Art museum in full bloom

Symmone Gauer, Lifestyles Editor

The South Dakota Art Museum on campus installed three new exhibits over the summer—The Radiant Sun by Paul Goble, Florals by Lowell Nesbitt and Moment to Moment by Martin Weinstein. Curator Jodi Lundgren discusses the exhibits and why she brought them to the museum.

“(They) were specifically curated to be up at the same time in response to the distress most all of us have experienced in the past year,” Lundgren said. She explains the exhibits are meant to display artwork with “real surface appeal but with deeper messages, connections and innovations” for people to contemplate if they want.

The three exhibits demonstrated themes of nature, with the focal points being suns, flowers and landscapes, and each artist has a unique take on the subject matter.

“I felt like people could use an extended summer in that sense,” Lundgren said. “A place to go before, during and after their own summer gardens and experiences bloom … a safe space during such troubling times for humankind.”

The Radiant Sun: Illustrations, May 10-Nov. 22

Paul Goble was an author and illustrator of several children’s books that depicted Native American legends and traditions. Born in Haslemere, England in 1933, Goble moved to Rapid City in 1977 where he was adopted by Chief Edgar Red Cloud. His illustrations are often made with watercolor and ink, and the exhibit includes the stories and descriptions that go along with them. Goble died in 2017.

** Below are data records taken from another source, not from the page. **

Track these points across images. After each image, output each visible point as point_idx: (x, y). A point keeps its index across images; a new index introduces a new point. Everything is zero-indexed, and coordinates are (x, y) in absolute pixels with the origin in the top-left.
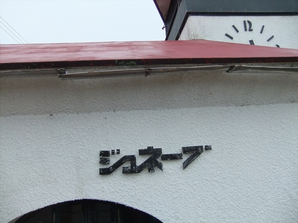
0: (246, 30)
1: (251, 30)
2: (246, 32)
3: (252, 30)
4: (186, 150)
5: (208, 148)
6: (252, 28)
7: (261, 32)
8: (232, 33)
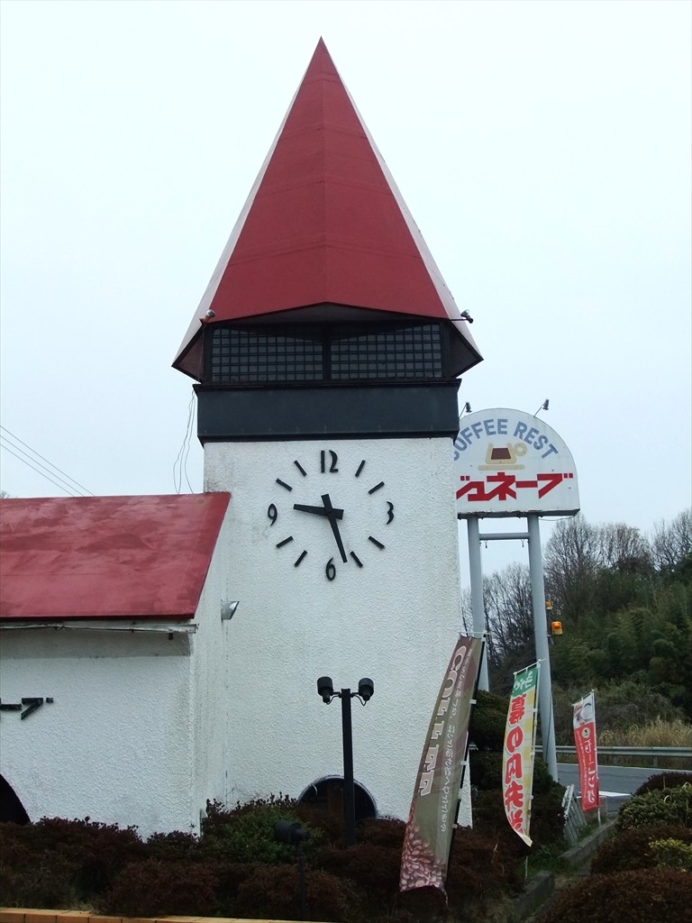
0: (323, 471)
1: (333, 470)
2: (323, 475)
3: (337, 470)
4: (25, 701)
5: (50, 701)
6: (336, 467)
7: (357, 475)
8: (291, 477)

“Goble’s sun is a very specific kind of sun,” Lundgren said. “(It) is really a symbolically and mythologically potent spirit more than an astronomical or physical phenomenon. His style is unique, but it often draws upon the War Bonnet design and its rich symbolism, so the sun isn’t (just) a backdrop or object of beauty but so much more than that.”

Florals, June 12-Oct. 24

Lowell Nesbitt was an American artist best known for his silkscreen florals and connection to the Pop Art movement. Nesbitt was born in Baltimore in 1933, and it was his high school job as a night watchman in a museum in Washington, D.C., that inspired him to become an artist. “Florals” is drawn from the museum’s Cockerline Collection; Neil Cockerline gifted the prints in memory of his mother, Florence Cockerline. Nesbitt died in 1973.

“The forms of the flowers have a centering effect in their universal, natural beauty,” Lundgren said, “and the way that Nesbitt removed the background from the florals so it is just the flower itself—often centered and symmetrical on a stark flat-colored background—emphasizes this even more. The floral prints can read as both portraits and mandalas [geometric symbols used in various spiritual traditions].”

Moment to Moment, June 23-Nov. 7

Martin Weinstein was born in 1952 in New York City. His father, who was an artist as well, taught him to paint. His recent works include landscapes paintings that are layered on transparent acrylic sheets, each sheet a depiction of the same scene but at different times or seasons, sometimes even painted years apart. As people walk around the gallery, they realize the scenes shift and change with their movement.

“He makes his paintings speak so much more to memory and the human experience of the beauty of landscape rather than about a specific moment of natural beauty,” Lundgren said. “In that sense, they are truer to our actual experience, so in the end, they are … more about the human experience than idolizing a static moment of beauty.”

The museum is open weekdays from 10 a.m. to 5 p.m., Saturdays from 10 a.m. to 4 p.m., and Sundays from noon to 4 p.m. Admission is free. Other current exhibits include the complete Harvey Dunn collection, recent acquisitions and the permanent Marghab Linens exhibit.